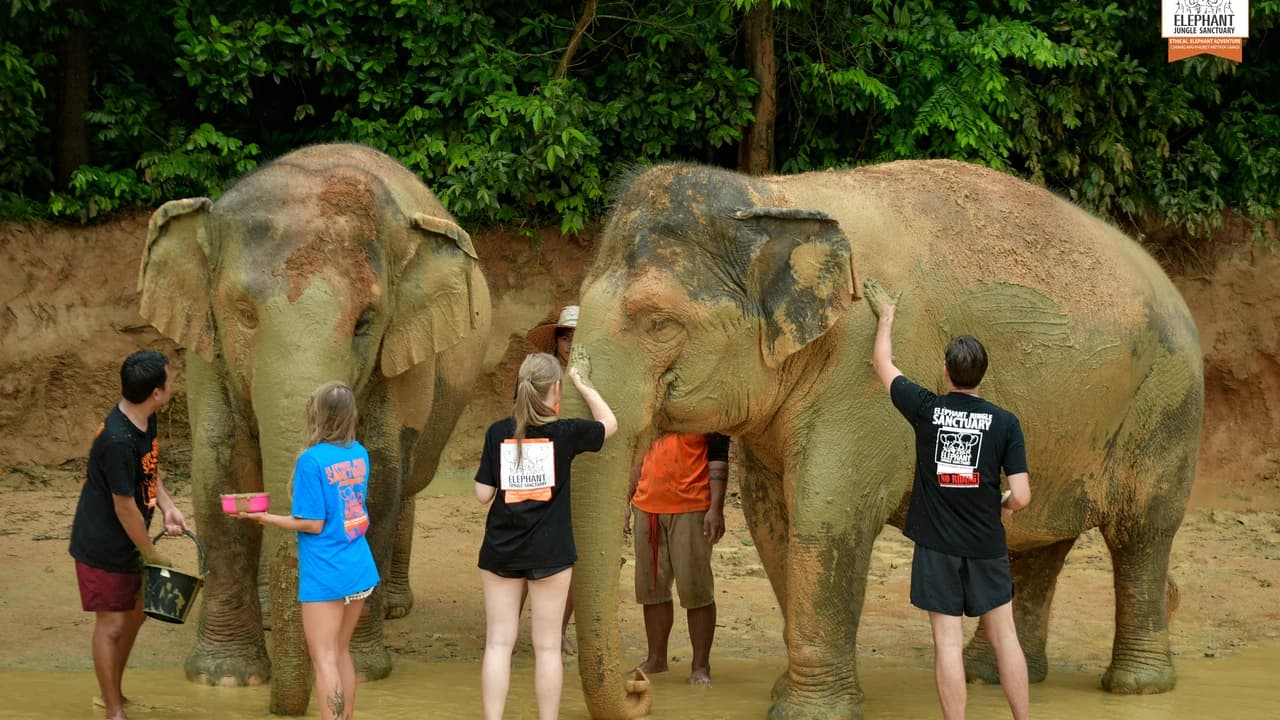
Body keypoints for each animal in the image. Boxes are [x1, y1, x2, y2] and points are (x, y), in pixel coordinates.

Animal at [138, 143, 491, 714]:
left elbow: (380, 475)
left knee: (408, 482)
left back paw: (393, 608)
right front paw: (225, 680)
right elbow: (220, 469)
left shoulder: (399, 354)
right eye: (243, 313)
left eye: (365, 321)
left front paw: (362, 670)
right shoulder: (206, 351)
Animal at [561, 160, 1203, 719]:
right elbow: (774, 524)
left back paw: (1136, 687)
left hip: (1166, 406)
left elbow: (827, 514)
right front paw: (787, 693)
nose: (640, 686)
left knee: (1142, 532)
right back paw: (991, 677)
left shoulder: (859, 372)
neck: (771, 195)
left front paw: (807, 713)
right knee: (1036, 541)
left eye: (659, 323)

**********

### Brief
Whenever a line in the entries holds the word "right", copy that line.

### Reply to the exercise
right front paw: (225, 680)
right elbow: (220, 469)
right eye: (243, 313)
right shoulder: (206, 351)
right elbow: (774, 524)
right front paw: (787, 693)
right back paw: (991, 677)
right knee: (1036, 541)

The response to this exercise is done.